[Consigne]: D'après le texte sur l'oraison lasallienne, quelle devise figure avec l'étoile sur le sceau de la communauté lasallienne ?

*** Texte de référence ***

La singularité de cette méthode vient qu’elle introduit une spiritualité de la présence de Dieu dans le monde de l’éducation et dans l’expérience de la relation éducative.

  • La première chose, donc, qu’on doit faire dans l’oraison est de se pénétrer intérieurement de la présence de Dieu, ce qui se doit toujours faire par un sentiment de foi fondé sur un passage tiré de l’Écriture sainte. (EM 2/14)

Prendre conscience, dans le mouvement de la foi, de la présence de Dieu est considéré comme un soutien intérieur que l’éducateur veille à faire vivre par une prière personnelle et communautaire qui jalonne sa journée : temps de méditation, temps d’oraison plus passive, cantiques et prières vocales, prières avec les élèves, participation à la vie sacramentelle de l’Église.

Prière du maître avant la classe
Prière du maître avant la classe

De la Salle propose jusqu’à six façons de prendre conscience de la présence de Dieu, soit parce que Dieu est partout – dans la communauté ou la classe, soit parce qu’il est en chacun, maitre et élève, pour le faire subsister en l’habitant par sa grâce et son Esprit, soit parce qu’il est dans l’Église et les sacrements. L’éducateur lasallien est appelé à transmettre et partager cette vive conscience de la présence de Dieu à ses élèves par exemple par des invitations fréquentes lors des prières des heures ou des demi-heures : “Souvenons-nous que nous sommes en la sainte présence de Dieu !”

Cette manière d’entrer dans la prière et d’y demeurer est particulièrement développée chez de La Salle. Cette insistance est illustrée par le sceau – le logo – de la communauté lasallienne avec l’étoile et la devise Signum Fidei (signe de la foi) : cette étoile qui a conduit la foi des rois mages à reconnaitre la présence de Dieu dans l’enfant nouveau-né de la crèche.

Contemplatif-actif

Cette forme de vigilance dans l’attention pourra s’effectuer, selon les possibilités de chacun, soit par quelques « réflexions multiples » ou « prolongées », ou par « simple attention » sans faire de réflexions.

  • L’application à la présence de Dieu par une simple attention consiste à être devant Dieu dans une simple vue intérieure de foi qu’il est présent, et à demeurer ainsi quelque temps, soit un demi quart d’heure, soit un quart d’heure, plus ou moins, selon qu’on s’y sentira occupé et attiré intérieurement. (EM 3/99)

Les écoles de prière articulent chacune volonté de l’homme et don de Dieu, activité et passivité, parole et silence, louange et ascèse etc. Elles associent, pour faire simple, méditation (à partir des écritures le plus souvent) qui aide à connaitre Dieu, et divers modes de contemplation qui aident à l’aimer. Comme une respiration toujours à reprendre et que l’oraison lasallienne tente de conserver, la prière chemine entre oraison mentale plus active et oraison d’union plus passive.

Il ne faut pas aller à l’oraison sans avoir quelques vertus à acquérir ou quelques vices à quitter… (instructions aux novices).

*** Données fournies ***

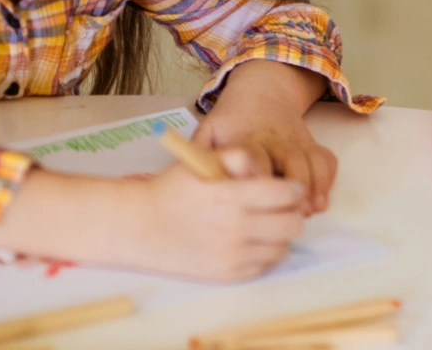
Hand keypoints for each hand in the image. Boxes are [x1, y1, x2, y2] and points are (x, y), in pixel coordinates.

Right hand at [124, 149, 306, 281]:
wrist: (140, 227)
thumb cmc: (172, 189)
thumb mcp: (201, 160)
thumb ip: (239, 157)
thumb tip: (267, 171)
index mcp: (230, 197)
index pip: (286, 195)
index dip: (292, 189)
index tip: (287, 188)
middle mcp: (234, 229)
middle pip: (292, 224)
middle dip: (291, 212)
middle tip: (279, 207)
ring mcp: (232, 255)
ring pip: (283, 246)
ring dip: (279, 234)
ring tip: (264, 223)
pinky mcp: (228, 274)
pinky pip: (265, 264)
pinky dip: (264, 252)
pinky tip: (249, 240)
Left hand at [200, 60, 337, 213]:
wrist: (262, 91)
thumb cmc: (231, 120)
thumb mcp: (208, 130)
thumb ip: (199, 155)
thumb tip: (187, 183)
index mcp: (247, 138)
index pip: (253, 155)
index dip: (256, 174)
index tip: (255, 196)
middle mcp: (275, 139)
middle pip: (291, 159)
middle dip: (295, 186)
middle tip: (293, 214)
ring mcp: (296, 141)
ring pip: (312, 160)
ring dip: (315, 187)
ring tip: (311, 212)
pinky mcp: (311, 144)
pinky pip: (326, 159)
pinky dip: (328, 179)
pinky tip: (321, 201)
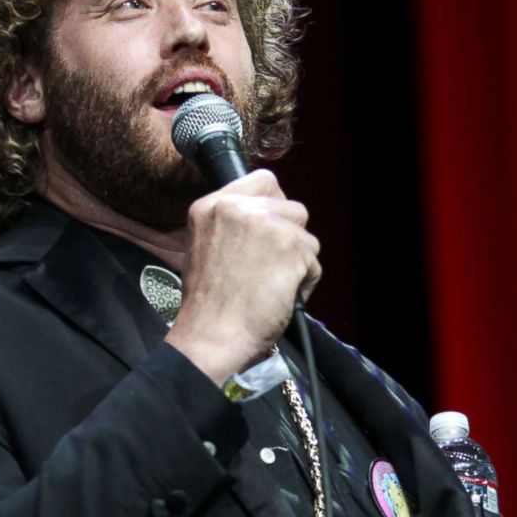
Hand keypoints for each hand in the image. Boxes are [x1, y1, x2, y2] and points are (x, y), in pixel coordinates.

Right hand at [163, 170, 321, 385]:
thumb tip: (265, 224)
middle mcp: (238, 207)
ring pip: (305, 233)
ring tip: (274, 284)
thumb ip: (231, 227)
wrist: (212, 335)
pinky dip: (304, 281)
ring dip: (297, 258)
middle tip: (271, 265)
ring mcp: (267, 224)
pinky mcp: (291, 245)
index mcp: (211, 205)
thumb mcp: (203, 247)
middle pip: (291, 207)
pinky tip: (282, 296)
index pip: (263, 181)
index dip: (273, 206)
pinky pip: (313, 260)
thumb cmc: (207, 305)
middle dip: (289, 235)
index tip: (269, 231)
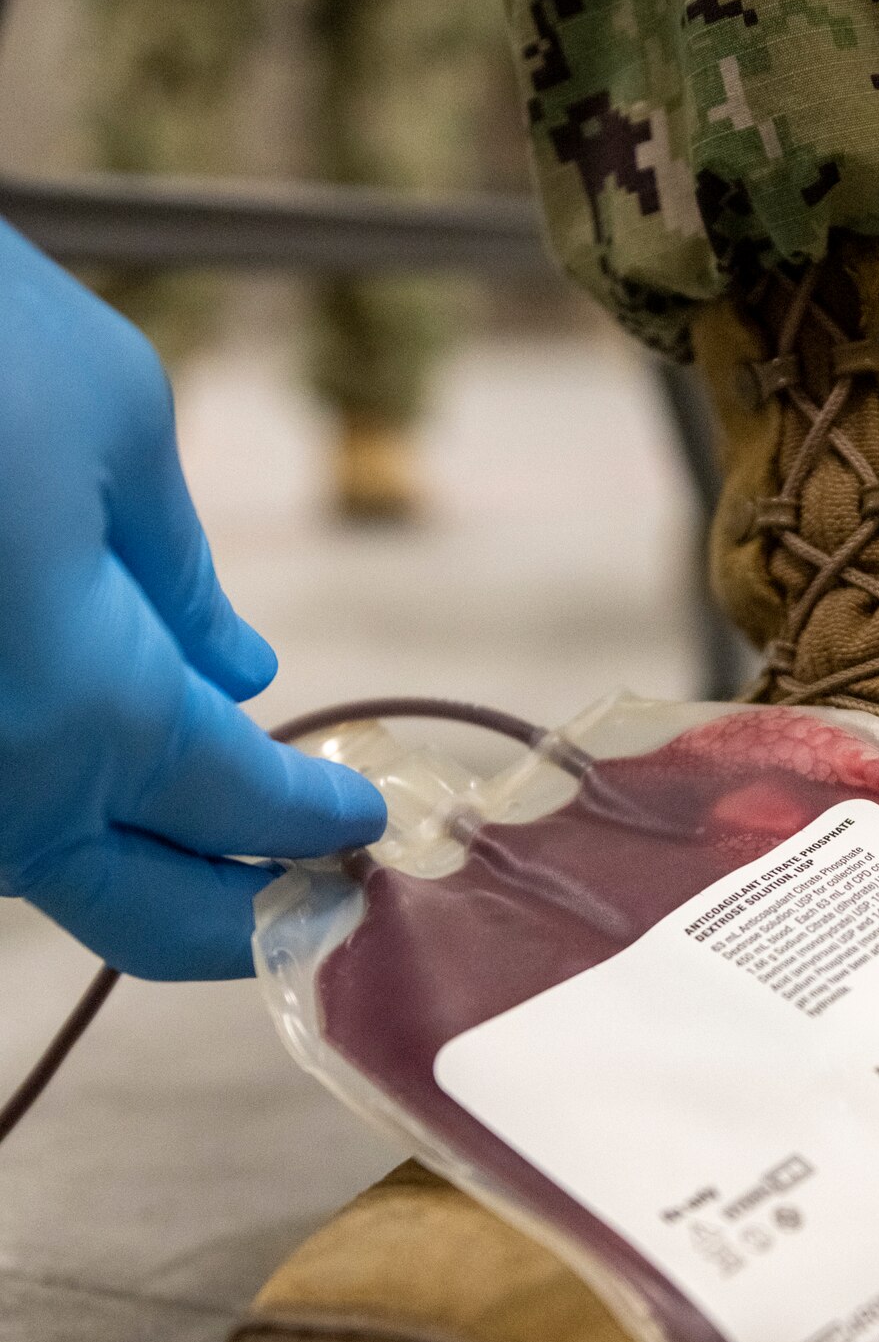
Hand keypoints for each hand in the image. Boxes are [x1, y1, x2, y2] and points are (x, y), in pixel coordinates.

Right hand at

***

[Résultat de l'exercice]: Signum Fidei, c'est-à-dire « signe de la foi ».